Like Life – The Catalogue: Sculpture performed at the Met Breuer

Like Life was a 2018 sculpture exhibition at the Met Breuer Museum in New York. His eponymous catalog not only illustrates many of the exhibits, but also features several analytical essays of a substantial and challenging nature. The catalog is worthy of recognition in its own right and can be appreciated by anyone with an interest in art, even those who have not seen the exhibition. He makes a significant contribution to our appreciation of three-dimensional art that we tend to label “sculpture” and his ideas go far beyond what can be described as art criticism. Anyone who reads this book will understand the convoluted nature of this description, because its focus is always to question the received values ​​through which we interpret our experience of art. Indeed, these essays might even challenge our understanding of anything we might see through the lens of bias, assumption, or mere interpretation. In short, everything. Like Life, the catalogue, thus becomes almost a disturbing experience. We know much more in the end, but only by realizing how little we understand about ourselves and our perception.

Like Life is obviously a pun on real life. It can also be read as an order, associated with a taste for life, which would be ironic, since the still life that these forms present is translated into many languages ​​not as still, but as dead. One of the threads that unites the discussion is that when sculpture becomes literally like life, it has generally been relegated by critics to artifact and denied the label of art. And at the center of the discussion is the use of color.

Modeled after the mistaken assumption that classical sculpture expressed itself through a visual language derived from the pristine whiteness of marble, the history of sculpture developed through this mistaken desire to reproduce classical values ​​through purity of whiteness and fineness of finish. . Like Life not only reminds us that these classic works were originally polychrome, but also asserts that this false set of values ​​conveniently coincided with the European view that whiteness was always superior and that everything with color was, to the naked eye, white. lower. Everything polychrome was thus firmly relegated to the domain of the craftsman, not the artist. And it was this assumption that for centuries effectively separated the worlds of sculpture and painting.

The original Met Breuer exhibition showed sculpture from later medieval times to the present day, but not chronologically. He juxtaposed elements to illustrate themes, contrasts, and contradictions in a thoroughly thought-provoking way. Like Life’s catalog does this too, but the intellectual arguments within its texts are perhaps even more striking than the visual punches the exposition delivers.

Why in painting is an attempt to turn flesh the color of flesh normal and even praiseworthy, while in sculpture it has been seen for centuries as a devaluation of the object? Why do we expect a sculptor to start with stone, wood, or wax and shape it into an image of his choice, instead of molding it directly from the human form? Why do we continue to reject realism, when that realism represents everyday objects that we don’t normally associate with art? Why expect idealized human forms, instead of real people, flaws, weaknesses and all? Why doesn’t the sculpted nude human form generally still represent genitalia? Why do we devalue sculpture that is modeled directly from life? What becomes clear quite early in this journey through the history of sculpture is that the process it illustrates could be applied to any art form in which we are willing to offer opinions. It can be painting, music, theater, literature, poetry, etc. On what basis do we describe value or value, on what set of rules do we attribute artistic value? And what controlling role do our assumptions play in editing what we see, or at least in our interpretation of what we see? And, perhaps most important of all, if we are slaves to our assumptions, who or what generated them?

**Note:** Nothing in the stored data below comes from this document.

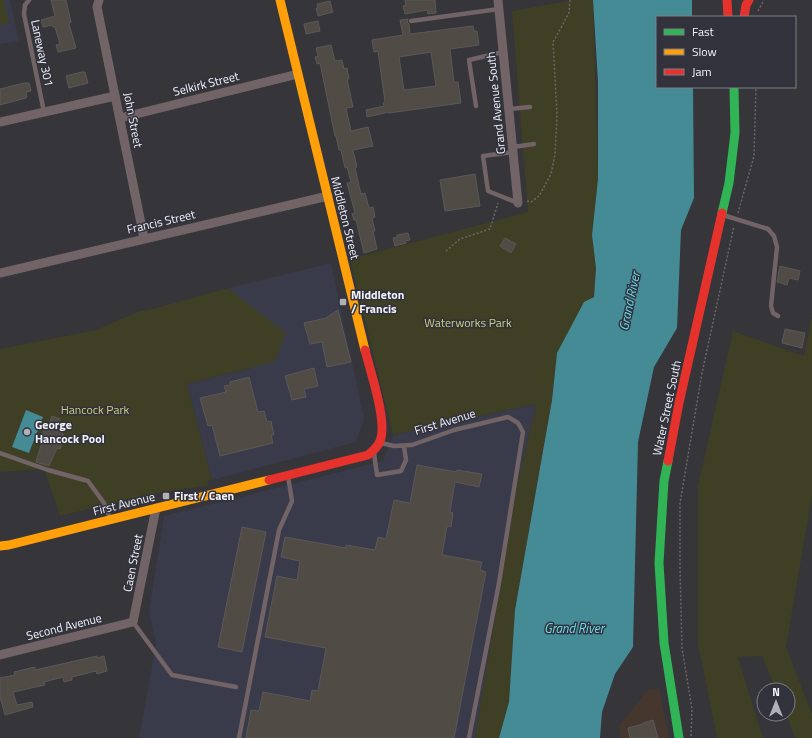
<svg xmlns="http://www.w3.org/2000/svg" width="812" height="738" font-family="'Titillium Web',sans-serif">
<rect width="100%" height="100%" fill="#35353a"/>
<path fill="#45372e" d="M659,688l10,50h-48l-2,-12 29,-36z"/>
<path fill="#393a4a" d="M0,0h10l9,41 -19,3z
M331,263l33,156 -8,23 -144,38 -25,-96 64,-16 -23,-80z
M536,404l-21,93 -40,241h-336l17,-94 -7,-32 15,-96 219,-55 10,-26z"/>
<path fill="#3e3f24" d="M0,0h4l5,23 -9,2z
M573,0h20l5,179 -6,56 4,33 -2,30 -37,56 -5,46 -37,210 -6,92 -10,36h-24l40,-241 21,-93 -143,31 -43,-176 178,-47 -16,-201z
M228,288l58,45 -12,29 -87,22 25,96 -5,1 2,4 -68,11 -81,20 -16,-47 -44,3v-123l96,-19 44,-19 9,-1z
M811,319h1v176l-26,152 26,67v24h-17l-9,-24h2v-24h-12l-14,-34 -24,1 25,81h-46l-19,-94v-158l35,-155 71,25z"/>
<path fill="#448b96" d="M593,0h99v17h-35v70h36l1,111 -13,32 -4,98 -23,39 -16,75 -5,205 -18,27 -13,38 -2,26h-101l10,-36 6,-92 37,-210 5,-47 27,-51 10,-5 2,-29 -4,-33 6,-56v-97z
M26,410l17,7 -14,36 -17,-6z"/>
<path fill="#514b46" stroke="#5a5858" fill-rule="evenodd" d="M51,0h15l5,22 -2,2 7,24 -18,4 -2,-7 4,-1 -5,-17h-2l-1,-2 -9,2 -2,-7 14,-4z
M405,0h30l1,13 -8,1 -1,-4 -22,4 -2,-8 3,-1z
M330,1l3,11 -15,4 -2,-8h2l-1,-4z
M408,19l-1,3 2,2 1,10 63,-8 1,5h3l2,14 -29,4 4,33h4l3,21 -72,10v-1l-22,5 -1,-7 18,-4 -1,-3 2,-1 -7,-51 -4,1 -2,-12 31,-5 -3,-15zM431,52l5,34 -32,4 -5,-33z
M318,21l2,10 -14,3 -2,-10z
M331,45l4,16 7,-1 2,9 3,-1 2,11h-2l6,28 -7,1 5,23 17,-4 5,19 -20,4 4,17 -2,1 6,26 4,-1 4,15 4,-1 2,10 -3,1 3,13h-2l4,18 -13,4 -8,-33h-2l-2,-6 3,-1 -8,-30 4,-1 -4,-15 -2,1 -4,-18h-2l-3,-14h-1l-15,-73 -3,1 -2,-7 3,-1 -2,-8z
M82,72h3l3,11 -19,5 -3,-12z
M24,83h5l2,8 -5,1 1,5h-2l1,1 -26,7v-16z
M475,174l5,32 -35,5 -5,-31z
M408,233l2,7 -5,1 1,2 -11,3 -2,-8 4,-1v-2z
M505,238l11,6 -5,9 -11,-7z
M780,266l20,5 -2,9 -9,-2 -2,7 -10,-3z
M338,310l13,52 -24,5 -5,-25 -12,2 -6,-21 22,-5z
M785,329l20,4 -3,15 -20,-5z
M314,368l4,18 -14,3 2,8 -14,3 -7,-24z
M249,377l9,35 6,-1 3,11 4,-1 3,14h-3l2,8 -53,13 -8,-31 -4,1 -8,-28 26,-6 -2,-6 6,-1v-3z
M52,416l8,3 -1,4 6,3 -3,8 2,1 -4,14 -3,-1 -8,18 -13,-4 6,-20h-2l5,-15 3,1z
M417,465l40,7v-2l25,4 -3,13 -24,-5 -5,30 3,1 -2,14 -4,-1 -5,29 40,7 -2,8 6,2 -32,166h-208l5,-28 8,1 4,-19 47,9 2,-11 6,1 8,-43 -61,-11 12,-61 20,4 3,-19 -19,-4 4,-20 61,11v-3l29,5 3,-13 8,2 8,-39 16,3z
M242,527l24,5 -24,120 -24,-5z
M97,656v2l7,-2 3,15 -10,3 -1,-3 -24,6v3l-8,2 -1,-5 -19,5 1,3 -32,7 4,13 15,-3 1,5 -28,8 -5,-18v-19l15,-3 -1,-3 21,-5v3z
M653,720l5,18h-28l-2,-10 15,-4v-1z"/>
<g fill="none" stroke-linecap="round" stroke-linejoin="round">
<path stroke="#6f666a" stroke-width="1.5" stroke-dasharray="2 2" stroke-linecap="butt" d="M758,11l6,-11
M527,201l4,1 8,-6 12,-22 4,-20 2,-39 -4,-73 16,-29 1,-13
M738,213l16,-57 2,-69
M446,251l14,-12 30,-10 8,-26
M691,736l1,-27 -10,-61 -2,-79v-66l22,-130 32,-147"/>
<path stroke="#716366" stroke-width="4.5" d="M29,0l-4,5 -1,9 20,98
M411,21l88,-12
M476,106l-7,-46 34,-8
M509,109l21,-2
M513,147l21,-3
M513,152l-30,4 5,35 30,12
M723,215l45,14 6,7 3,11 -6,59 2,7 5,3
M381,443l13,3 18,-1 42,-15 54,-13 10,6 5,9 -24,151 -30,155
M0,453l48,17 40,11 16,22 6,15
M374,453l3,22 24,-4 5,-11 -2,-14
M133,622l39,53 64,12
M239,738l40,-208 13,-29 -4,-25"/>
<path stroke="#716366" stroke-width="9" d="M99,0l-2,7 47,231
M498,0l20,203
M120,118l178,-44
M0,122l115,-26
M0,273l328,-77
M0,655l133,-33 23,-114"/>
<path stroke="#30b455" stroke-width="9" d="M722,213l7,-30 6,-50 -1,-46
M668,461l-4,20 -5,82 5,80 15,95"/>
<path stroke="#ff9f0a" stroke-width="9" d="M280,0l85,350
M0,546l9,-1 260,-65"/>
<path stroke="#e5322d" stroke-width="9" d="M727,0l1,17
M744,17l2,-12 3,-5
M668,461l11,-58 43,-190
M269,480l99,-25c5,-4 10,-8 12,-14 8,-19 -10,-70 -15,-91"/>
</g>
<g fill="#b0b0b7" stroke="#32323d" stroke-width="1.5">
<rect x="339" y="298" width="8" height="8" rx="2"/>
<circle cx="27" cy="432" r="4"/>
<rect x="162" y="492" width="8" height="8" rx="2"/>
</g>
<g text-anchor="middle" stroke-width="3" stroke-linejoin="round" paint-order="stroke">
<g font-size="12" fill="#f2f3fa" stroke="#32323d">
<text transform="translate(42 53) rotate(78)" y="4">Laneway 301</text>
<text transform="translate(206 84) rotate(-14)" y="4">Selkirk Street</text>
<text transform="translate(496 103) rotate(-96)" y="4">Grand Avenue South</text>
<text transform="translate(133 120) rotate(79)" y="4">John Street</text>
<text transform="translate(345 218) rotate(76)" y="4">Middleton Street</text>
<text transform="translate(161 222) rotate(-13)" y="4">Francis Street</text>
<text transform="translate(667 408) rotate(-78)" y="4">Water Street South</text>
<text transform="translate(445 422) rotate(-17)" y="4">First Avenue</text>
<text transform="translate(124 504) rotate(-14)" y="4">First Avenue</text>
<text transform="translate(133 563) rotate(-79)" y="4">Caen Street</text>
<text transform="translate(64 627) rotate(-14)" y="4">Second Avenue</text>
</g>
<g font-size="12" font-weight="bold" fill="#f2f3fa" stroke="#32323d" text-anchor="start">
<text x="351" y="299">Middleton<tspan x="351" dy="14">/ Francis</tspan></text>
<text x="35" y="429">George<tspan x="35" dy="14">Hancock Pool</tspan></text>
<text x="174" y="500">First / Caen</text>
</g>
<g font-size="12" fill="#ccd07b" stroke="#32323d">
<text x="468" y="327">Waterworks Park</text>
<text x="95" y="414">Hancock Park</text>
</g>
<g font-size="13" font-style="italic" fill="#69dfef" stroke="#32323d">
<text transform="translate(629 301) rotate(-78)" y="5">Grand River</text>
<text x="574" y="633">Grand River</text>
</g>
</g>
<rect x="656" y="16" width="140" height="72" fill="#32323d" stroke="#7f7f89"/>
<rect x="664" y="29" width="20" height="6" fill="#30b455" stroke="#7f7f89"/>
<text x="692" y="36" font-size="12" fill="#f2f3fa">Fast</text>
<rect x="664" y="49" width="20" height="6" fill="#ff9f0a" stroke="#7f7f89"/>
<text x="692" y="56" font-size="12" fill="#f2f3fa">Slow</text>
<rect x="664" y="69" width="20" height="6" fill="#e5322d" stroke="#7f7f89"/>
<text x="692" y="76" font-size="12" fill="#f2f3fa">Jam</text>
<g transform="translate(776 702)"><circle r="19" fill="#32323d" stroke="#7f7f89"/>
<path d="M0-3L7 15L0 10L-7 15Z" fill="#b0b0b7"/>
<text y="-6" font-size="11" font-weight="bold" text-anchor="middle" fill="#f2f3fa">N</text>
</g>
</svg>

Functionality has always been a consideration. If an object is totally divorced from use, then it has always been more likely, in our Western way of thinking, to be considered art. Mannequins in shop windows, like the inflated polychrome cherubs that decorate altarpieces, have always been considered more functional than artistic. A sculptor chiselling a block of jasper to fashion a bust produces art, sometimes, while an undertaker molding a death mask does not. But then, a death mask doesn’t represent life, does it? It shows a form incapable of movement, after all. But then how can we see a still life as art, because that cannot be moved, right?

Seeing the exhibition itself and certainly reading the catalog can literally change the way a person sees the world. A flea market that used to offer repetitive tables of junk now presents objects that have a reason to exist. What the observer must try to deduce is why the manufacturer of the object decided to represent that thing, in that way, in that material and in that color. Like life, therefore, it leads to complication. What was previously seen, and perhaps largely ignored, is objectified, separated, deserves to be actively looked at, rather than passively, even disdainfully, received. Not many books have this kind of effect on their readers.

Like Life is both a challenge and a presentation. Yes, we are presented with images of sculptures and asked to react. But the commentary often offers such a radically different approach from what we might assume that it actually challenges us to reinterpret and reevaluate our assumptions. It’s what art is supposed to do, isn’t it?